Five years ago, before I even started writing for the Loudoun Times-Mirror, my mom was photographed at the Purcellville Farmer’s Market by staff photographer AJ Maclean. She was likely picking up vine tomatoes and red velvet dog cupcakes for our now-deceased black lab, Mollie.
I know this because every year since then, that same picture has printed in our Taste of Loudoun special section – five years now. In January, when we were planning this year’s Taste of Loudoun, I told my editors specifically, “Do not run that picture of my mom. It has run every year since it was taken and I’m sick of looking at it.”
Well here it is:

Managing Editor John Geddie said, “I don’t remember you saying that.”

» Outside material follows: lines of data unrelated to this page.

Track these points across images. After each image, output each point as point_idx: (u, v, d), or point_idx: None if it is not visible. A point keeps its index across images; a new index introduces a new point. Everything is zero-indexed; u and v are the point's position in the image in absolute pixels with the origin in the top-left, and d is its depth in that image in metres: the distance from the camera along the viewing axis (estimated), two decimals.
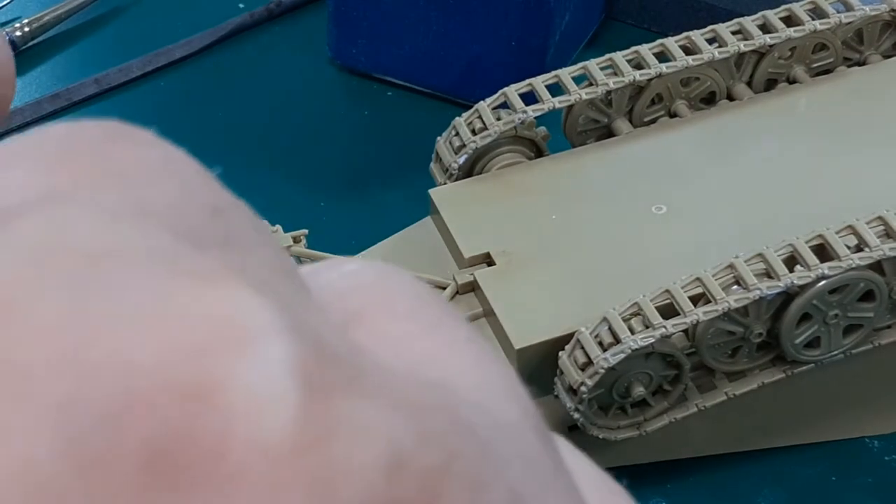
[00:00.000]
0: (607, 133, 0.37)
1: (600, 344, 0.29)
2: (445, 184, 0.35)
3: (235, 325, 0.10)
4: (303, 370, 0.10)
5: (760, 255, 0.30)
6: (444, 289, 0.32)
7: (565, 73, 0.36)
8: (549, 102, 0.35)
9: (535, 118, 0.35)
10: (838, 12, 0.37)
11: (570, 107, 0.36)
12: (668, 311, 0.30)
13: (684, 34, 0.37)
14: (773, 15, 0.37)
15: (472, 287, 0.32)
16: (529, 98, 0.35)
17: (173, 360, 0.10)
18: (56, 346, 0.09)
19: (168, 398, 0.09)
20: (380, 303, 0.14)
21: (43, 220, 0.10)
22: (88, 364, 0.09)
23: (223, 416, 0.09)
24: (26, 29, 0.47)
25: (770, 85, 0.38)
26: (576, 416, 0.30)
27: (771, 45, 0.37)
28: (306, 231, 0.34)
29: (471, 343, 0.13)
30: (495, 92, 0.36)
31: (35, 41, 0.47)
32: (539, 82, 0.36)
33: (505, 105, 0.36)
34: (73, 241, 0.10)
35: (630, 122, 0.37)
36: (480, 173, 0.35)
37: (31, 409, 0.09)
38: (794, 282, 0.30)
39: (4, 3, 0.49)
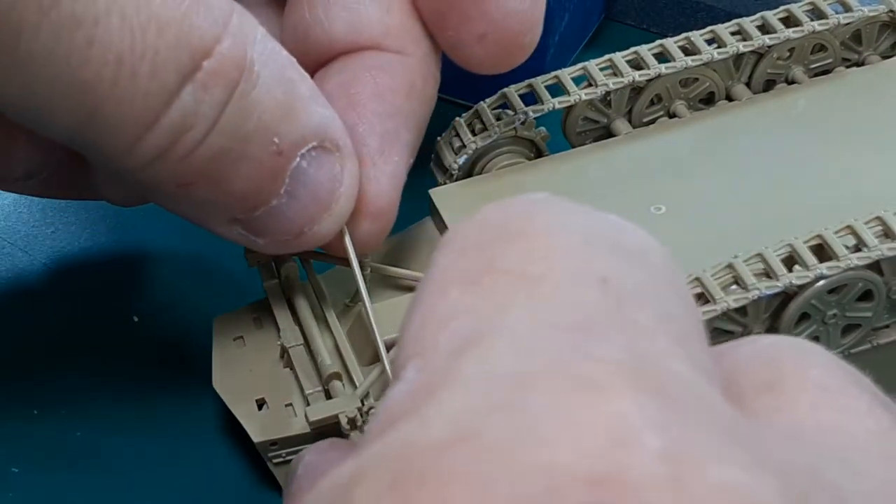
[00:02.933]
0: (606, 133, 0.37)
1: None
2: (445, 184, 0.35)
3: (622, 429, 0.13)
4: (672, 452, 0.13)
5: (759, 255, 0.30)
6: None
7: (565, 74, 0.36)
8: (549, 103, 0.35)
9: (535, 119, 0.35)
10: (837, 13, 0.37)
11: (570, 107, 0.36)
12: None
13: (683, 35, 0.37)
14: (771, 16, 0.37)
15: None
16: (529, 99, 0.36)
17: (577, 461, 0.13)
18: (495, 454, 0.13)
19: (581, 486, 0.13)
20: (794, 373, 0.18)
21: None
22: (522, 466, 0.13)
23: (618, 492, 0.13)
24: None
25: (769, 85, 0.38)
26: None
27: (770, 46, 0.37)
28: None
29: (869, 413, 0.17)
30: (495, 92, 0.36)
31: None
32: (539, 83, 0.36)
33: (505, 106, 0.36)
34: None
35: (629, 122, 0.37)
36: (480, 173, 0.36)
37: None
38: (793, 282, 0.30)
39: None
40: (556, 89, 0.36)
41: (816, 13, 0.37)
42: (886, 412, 0.17)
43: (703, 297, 0.30)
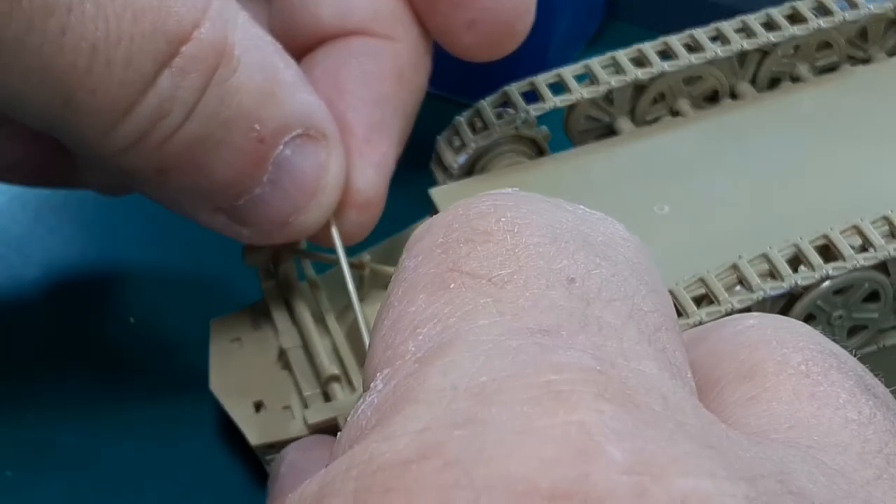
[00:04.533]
0: (609, 132, 0.36)
1: None
2: (446, 183, 0.35)
3: (585, 441, 0.13)
4: (636, 463, 0.13)
5: (764, 255, 0.30)
6: None
7: (567, 72, 0.36)
8: (551, 101, 0.35)
9: (537, 117, 0.35)
10: (843, 10, 0.37)
11: (572, 106, 0.36)
12: None
13: (687, 32, 0.36)
14: (776, 13, 0.37)
15: None
16: (531, 97, 0.35)
17: (540, 474, 0.13)
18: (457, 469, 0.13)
19: (543, 500, 0.13)
20: (774, 359, 0.17)
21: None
22: (485, 481, 0.13)
23: None
24: None
25: (773, 83, 0.37)
26: None
27: (775, 43, 0.36)
28: None
29: (850, 401, 0.17)
30: (496, 91, 0.36)
31: None
32: (541, 81, 0.35)
33: (506, 104, 0.35)
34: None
35: (632, 120, 0.36)
36: (481, 173, 0.35)
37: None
38: (798, 282, 0.29)
39: None
40: (558, 87, 0.35)
41: (822, 10, 0.37)
42: (869, 398, 0.17)
43: (706, 298, 0.29)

My word is taken seriously around here.
All the key elements that describe my mom are prevalent: Pink scrubs, pink clogs, loose-fitting nursing pants, a cutline (caption) describing her, Linda James, as carrying “bags full of goods.”
Poor Andrew Sharbel, our new education reporter, who penned the accompanying article – he had no idea that his story would be illustrated by a picture that his been printed at nauseum.
The truth of the matter is that no one seems to notice or care about the picture but me, and now that I’ve seen it for the umpteenth time, it’s grown on me.
When I was a rookie reporter, the then-education reporter, Shannon Sollinger told me that it was her goal to get a Potts in the paper each week. The Potts’ are my maternal grandmother’s family.
When Loudoun was a much smaller county and there were more cows than people, my family dominated the coverage. It wasn’t hard to get a Potts in the Times-Mirror every Wednesday because back then we reported on the dairy industry and school sports at length.
As the county expanded, the Potts domination shrunk, she said, until I started my weekly bylines.
“Now there will be a Potts in the paper each week,” she said.
I’d like to think that even after I’m gone from here, my mom’s picture will prevail. In 25 years, I want to return to the Times-Mirror in April to see Linda James’ photo in Taste of Loudoun.
I want to gaze upon her perusing the wares in Purcellville 30 years earlier, and forever encapsulated in her element. If there can’t be a Potts in the paper every week, at least I can be assured there will be one every year – at this rate, at least.